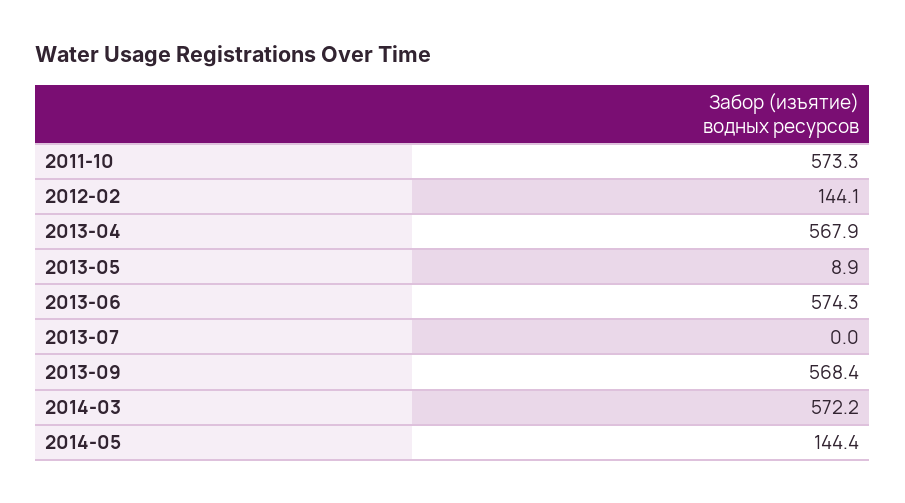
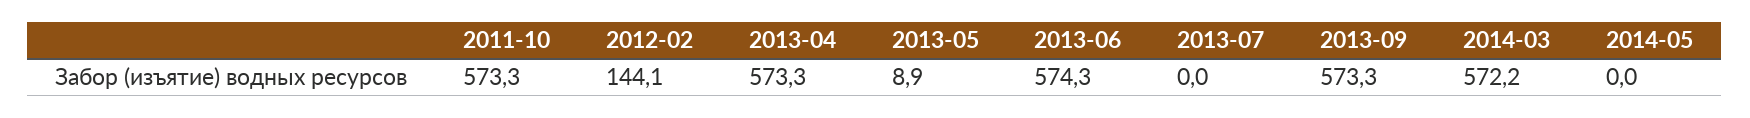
  {
    "2011-10": 573.3,
    "2012-02": 144.1,
-   "2013-04": 567.9,
+   "2013-04": 573.3,
    "2013-05": 8.9,
    "2013-06": 574.3,
    "2013-07": 0,
-   "2013-09": 568.4,
+   "2013-09": 573.3,
    "2014-03": 572.2,
-   "2014-05": 144.4
+   "2014-05": 0
  }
----------
Write out each entry exactly as given, but skip the pictures.

[Output of the task]
  {
    "2011-10": 573.3,
    "2012-02": 144.1,
-   "2013-04": 567.9,
+   "2013-04": 573.3,
    "2013-05": 8.9,
    "2013-06": 574.3,
    "2013-07": 0,
-   "2013-09": 568.4,
+   "2013-09": 573.3,
    "2014-03": 572.2,
-   "2014-05": 144.4
+   "2014-05": 0
  }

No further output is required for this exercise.